The official theme of the 2019 TCM Film Festival was love at the movies and, sucker that I am, I saw two films that hit me quite a bit harder than expected. One was “A Patch of Blue,” a 1963 Sidney Poitier drama gingerly dealing with a tentative but intense interracial relationship, proved to be far more involving and moving than I was really prepared for. Alas, naming a drink after that would involve blue curacao — which would not feel right — and a kind of molecular mixology well above my paygrade. Also, Shelley Winters’ vile boozing ultra-racist is enough to put anyone on the wagon for months.
That leaves us with the doomed romance of the 1931 version of Robert Sherwood’s play, “Waterloo Bridge,” this version directed by the great Universal director James Whale, best remembered for “The Bride of Frankenstein” and as the inspiration for Ian McKellan’s character in 1998’s “Gods and Monsters.” Like his almost equally hard to see 1936 musical adaptation, “Show Boat,” it was later remade in a more glossy MGM outing that has largely eclipsed it. It’s a shame, because this version, though raw and badly in need of a restoration it may never get, thanks to studio efforts to erase the movie, is concise and powerful.
It stars Mae Clarke — who deserved much better than to be remembered primarily for getting a face full of Jimmy Cagney’s grapefruit in “Public Enemy” — in a heartbreaking but self-pity free portrayal of a down-on-her-luck expat American chorus girl who meets an idealistic solider (Douglass Montgomery) on London’s Waterloo Bridge. Since he’s from the US by way of the Canadian army, he doesn’t realize its the place where London prostitutes most often picked up soldiers during the first great war. The story resolves itself in unexpected fashion, especially when it comes to the young’s man family, which includes an incredibly young and innocent Bette Davis as his younger sister and a mom (Enid Bennett) who turns out to be both deeply old fashioned and far ahead of her time. And, don’t expect a happy ending.

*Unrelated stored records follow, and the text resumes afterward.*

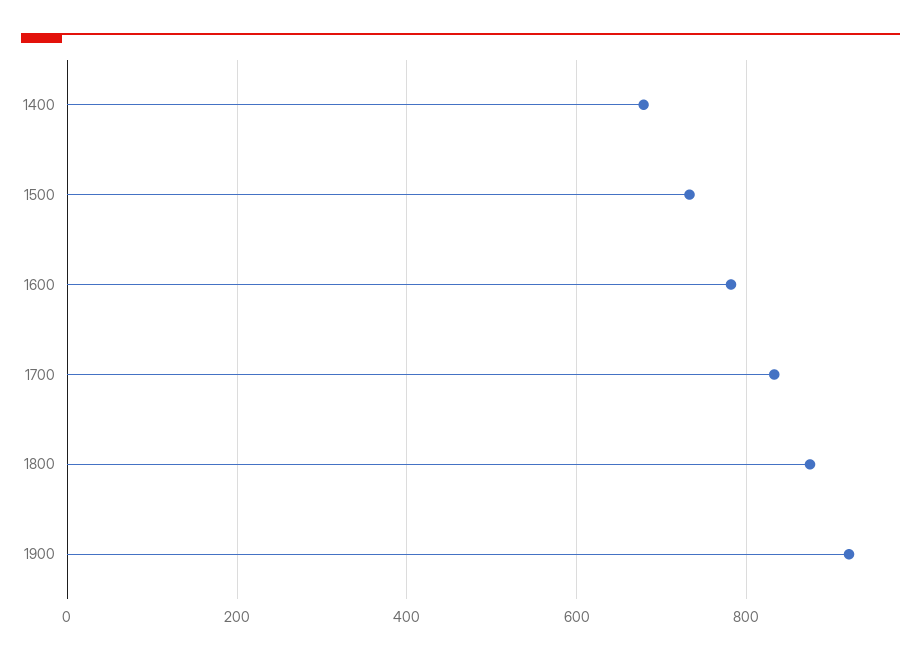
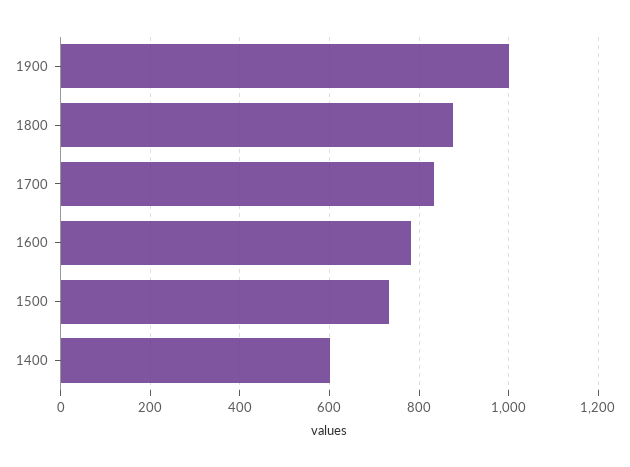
  {
-   "1400": 680,
+   "1400": 600,
    "1500": 740,
    "1600": 780,
    "1700": 840,
    "1800": 880,
-   "1900": 920
+   "1900": 1000
  }

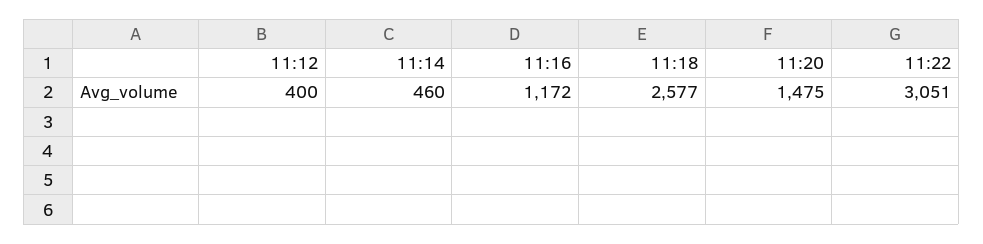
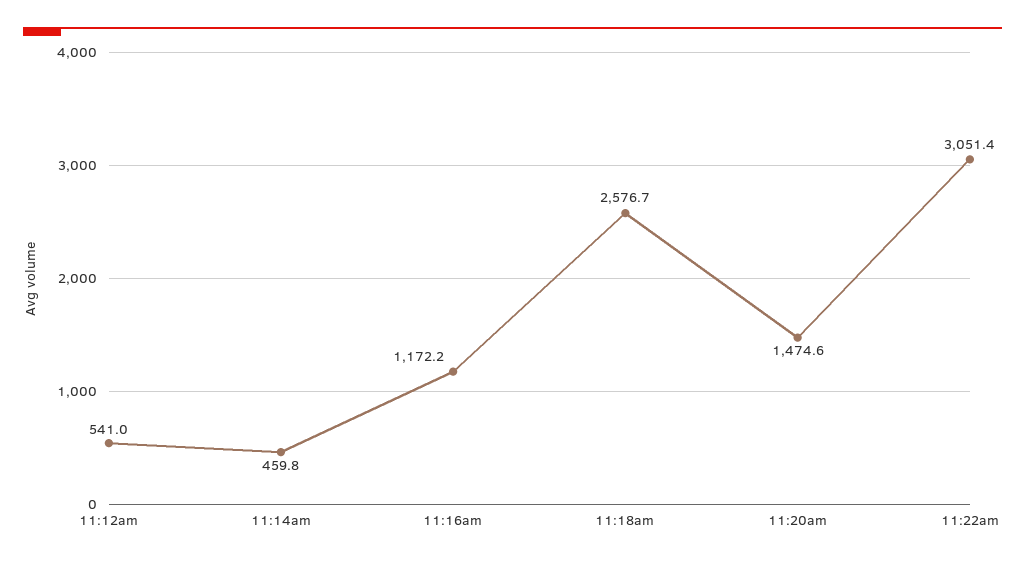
  {
-   "11:12": 400,
+   "11:12": 541,
    "11:14": 459.8,
    "11:16": 1172.2,
    "11:18": 2576.7,
    "11:20": 1474.6,
    "11:22": 3051.4
  }

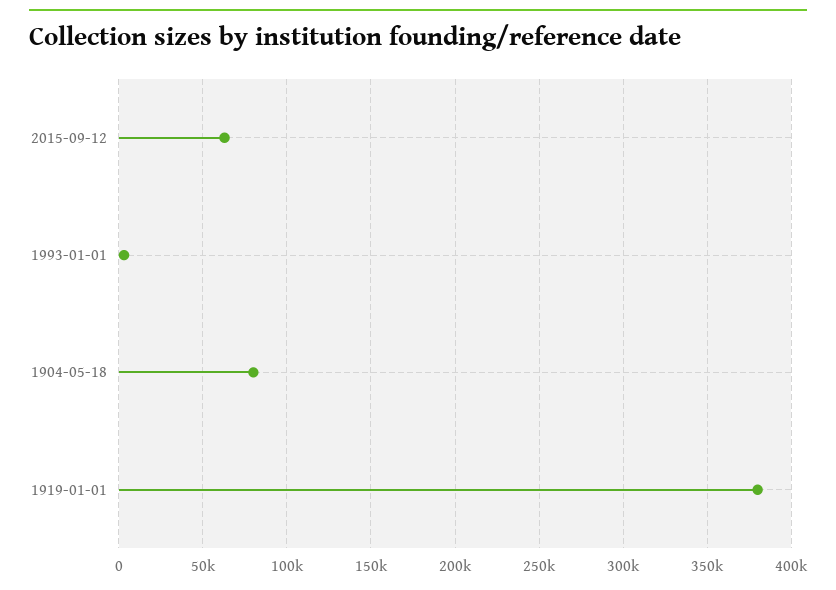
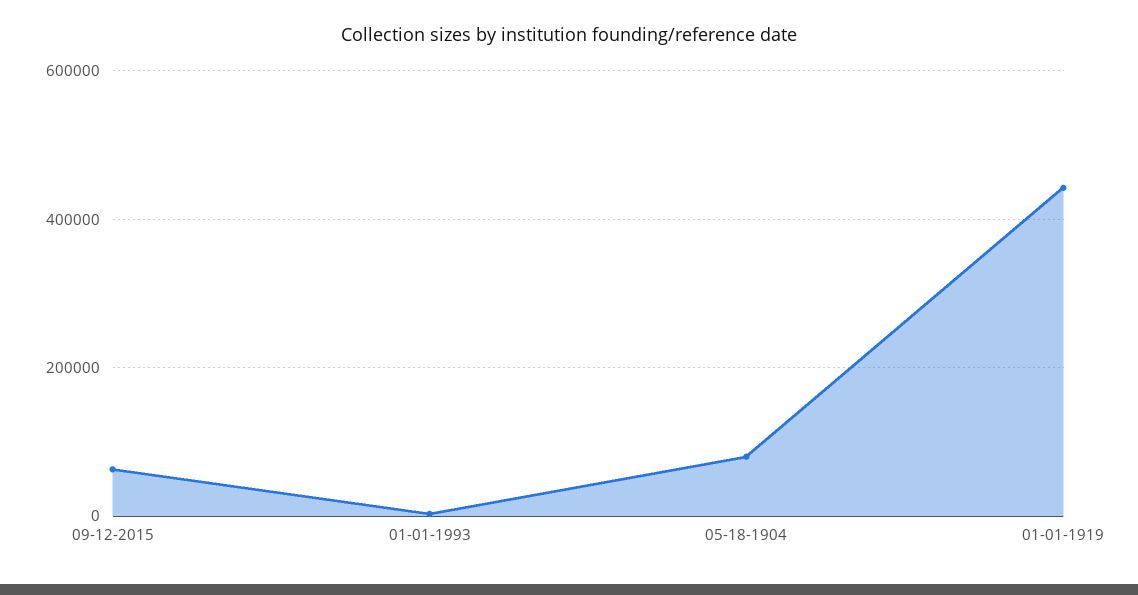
  {
    "2015-09-12": 65000,
    "1993-01-01": 5000,
    "1904-05-18": 80000,
-   "1919-01-01": 380000
+   "1919-01-01": 440000
  }

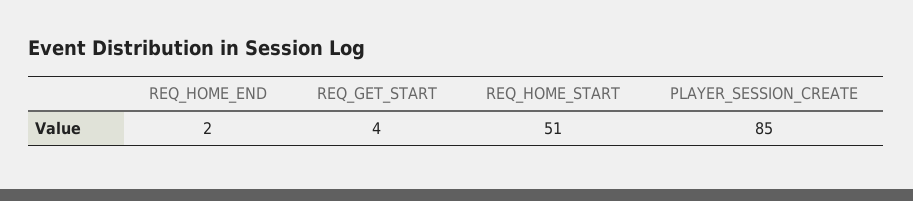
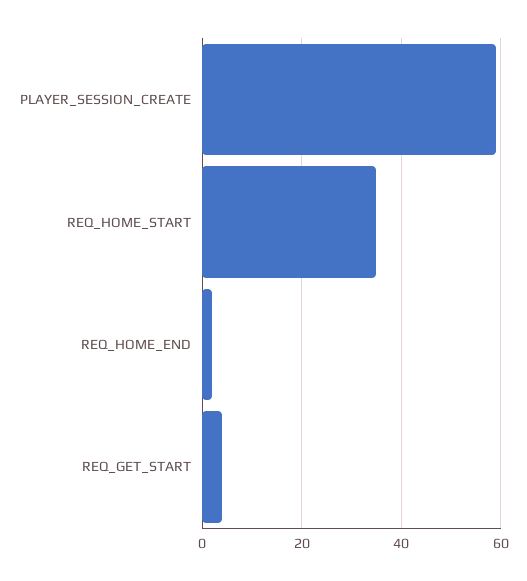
  {
    "REQ_HOME_END": 2,
    "REQ_GET_START": 4,
-   "REQ_HOME_START": 51,
+   "REQ_HOME_START": 35,
-   "PLAYER_SESSION_CREATE": 85
+   "PLAYER_SESSION_CREATE": 60
  }

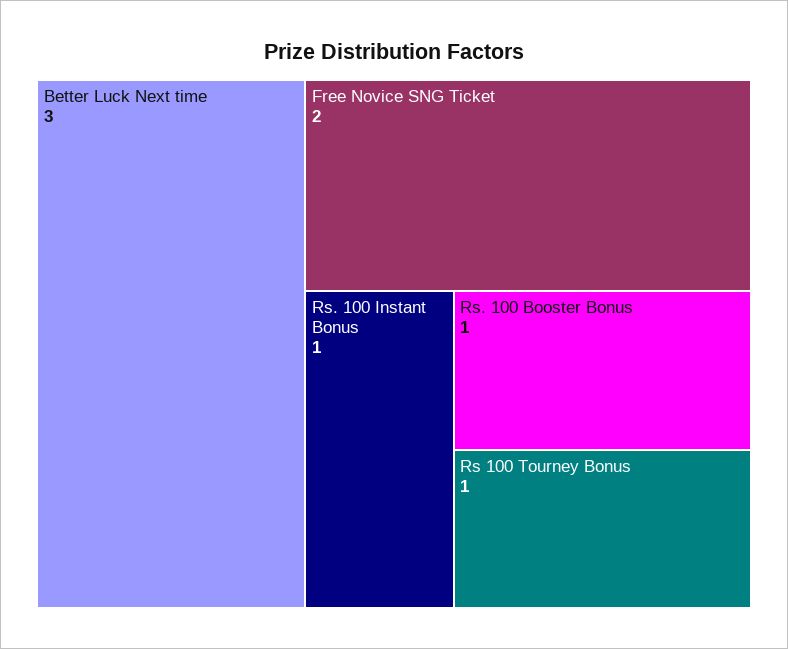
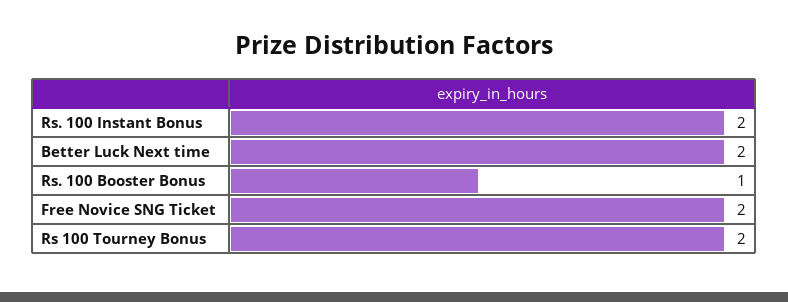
  {
-   "Better Luck Next time": 3,
+   "Better Luck Next time": 2,
    "Free Novice SNG Ticket": 2,
-   "Rs. 100 Instant Bonus": 1,
+   "Rs. 100 Instant Bonus": 2,
    "Rs. 100 Booster Bonus": 1,
-   "Rs 100 Tourney Bonus": 1
+   "Rs 100 Tourney Bonus": 2
  }

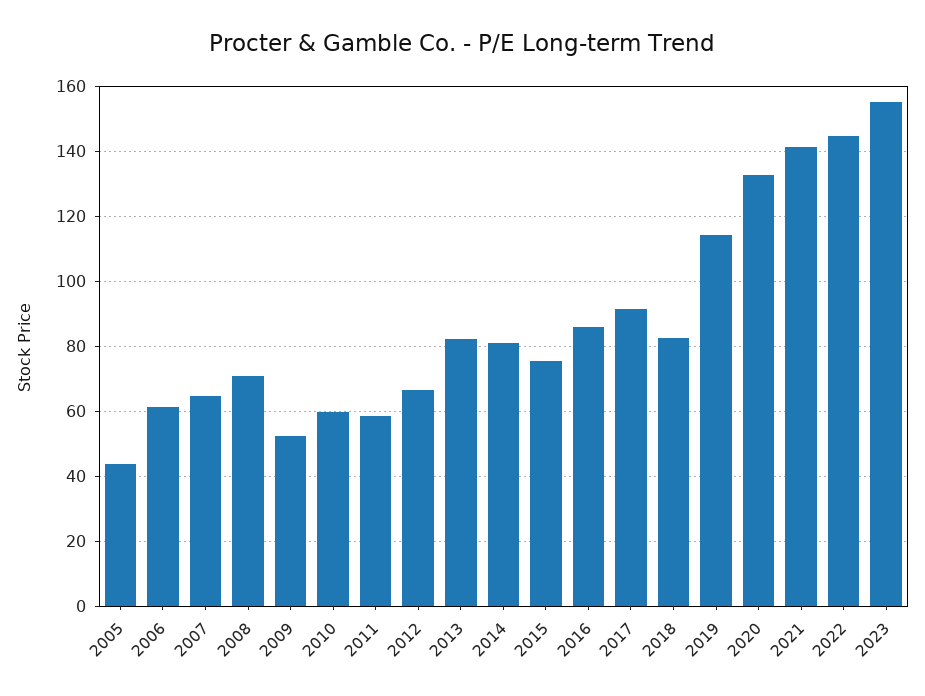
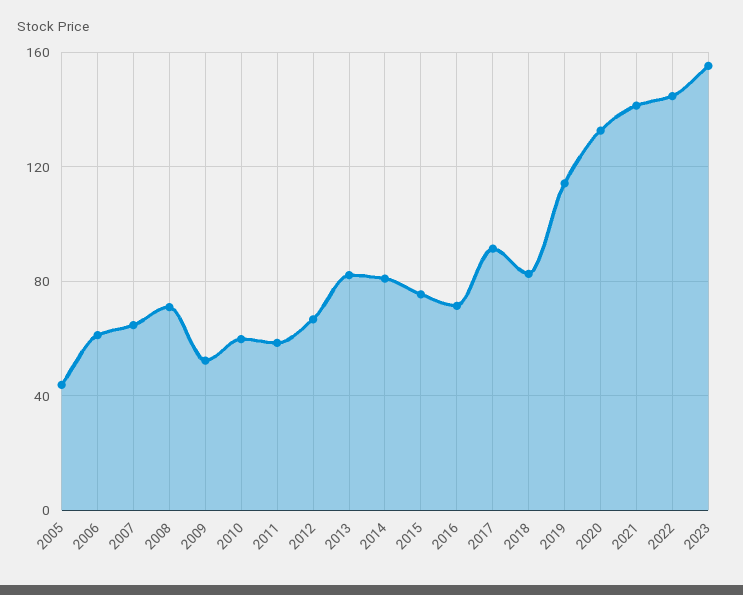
  {
    "2005": 44,
    "2006": 62,
    "2007": 64,
    "2008": 72,
    "2009": 52,
    "2010": 60,
    "2011": 58,
    "2012": 66,
    "2013": 82,
    "2014": 80,
    "2015": 76,
-   "2016": 86,
+   "2016": 70,
    "2017": 92,
    "2018": 82,
    "2019": 114,
    "2020": 132,
    "2021": 142,
    "2022": 144,
    "2023": 156
  }

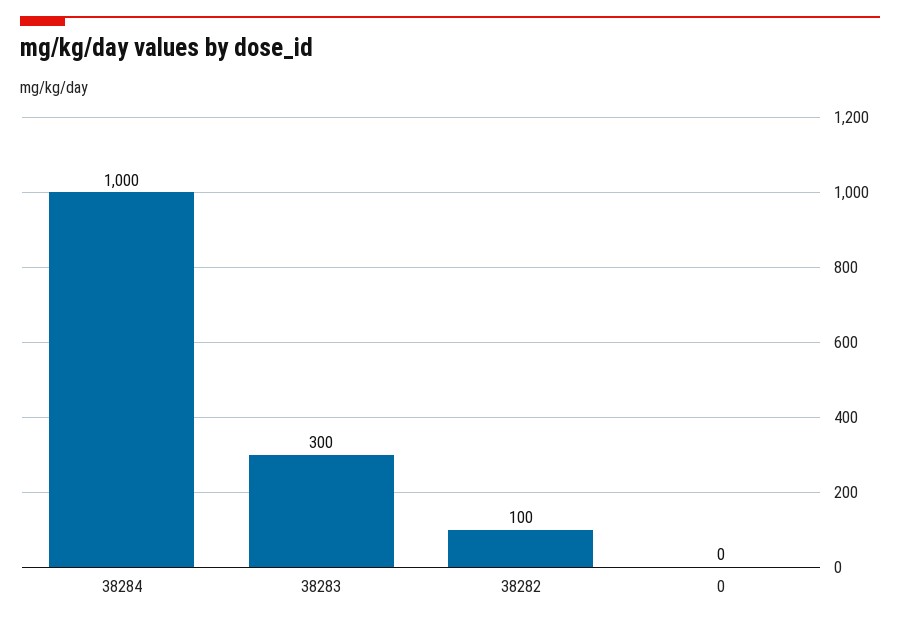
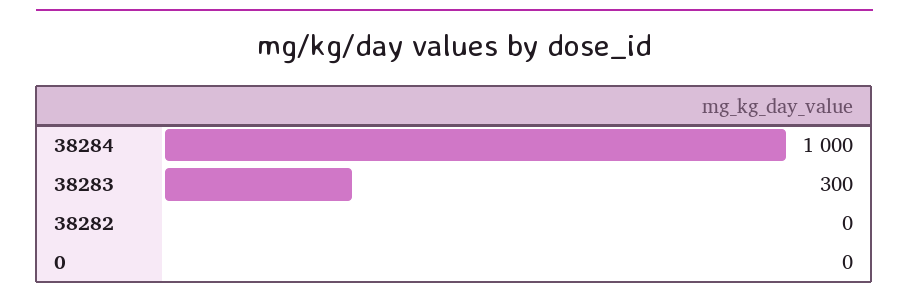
  {
    "38284": 1000,
    "38283": 300,
-   "38282": 100,
+   "38282": 0,
    "0": 0
  }

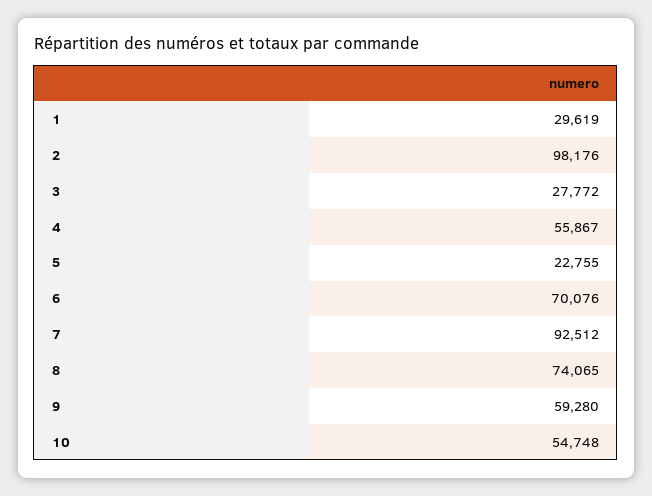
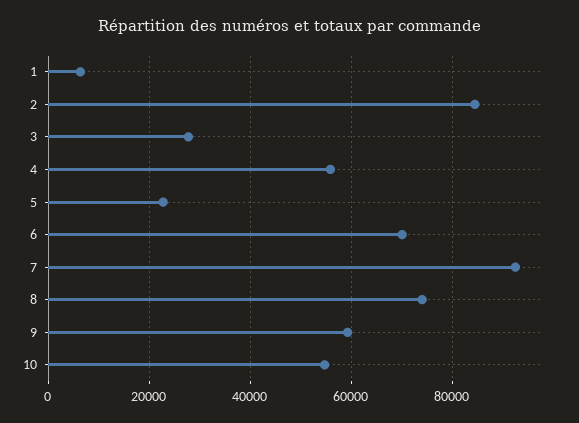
  {
-   "1": 29619,
+   "1": 6000,
-   "2": 98176,
+   "2": 84000,
    "3": 27772,
    "4": 55867,
    "5": 22755,
    "6": 70076,
    "7": 92512,
    "8": 74065,
    "9": 59280,
    "10": 54748
  }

Of course, a drink should never be a tragic experience, so I tried to come up with something gentle, yet sturdy. Rose colored, but not deceptive. It’s also World War I, so a twist on a French 75 seemed like an idea.
1 1/2 ounces gin
3/4 ounce blood orange juice
1/4 ounce simple syrup
Sparkling rose wine, brut (dry)
Edible flowers, decorative garnish
Combine all the liquid ingredients except for the champagne in a cocktail shaker and shake vigorously. Strain into a chilled coupe and figure out a back-up plan for a failed show business career more promising than sex work.
Much like love, the best version of my Waterloo Bridge is hard to find and harder to replicate. The best tasting version used the darker, redder moro blood orange cultivar with an appearance that was maybe too dark for what I was going for, but damn, was it good. Then, I ran out of the moro oranges. (I’d used up most of them on a failed attempt to do this drink with brandy.)
It’s May, which means that blood oranges should actually be out of season here in California, but our incredible rainy season appears to have made them more plentiful for longer. I wasn’t necessarily looking for a lighter shade, since that dark red one (pictured left) was so tasty. Still, the lighter Tarocco is what I could find. When I tried it with a not-so dry rose, it was a disappointment. With Marlboro Brut Rose from New Zealand, however, it was just fine…but not same. And nowhere near as wonderful as Mae Clarke.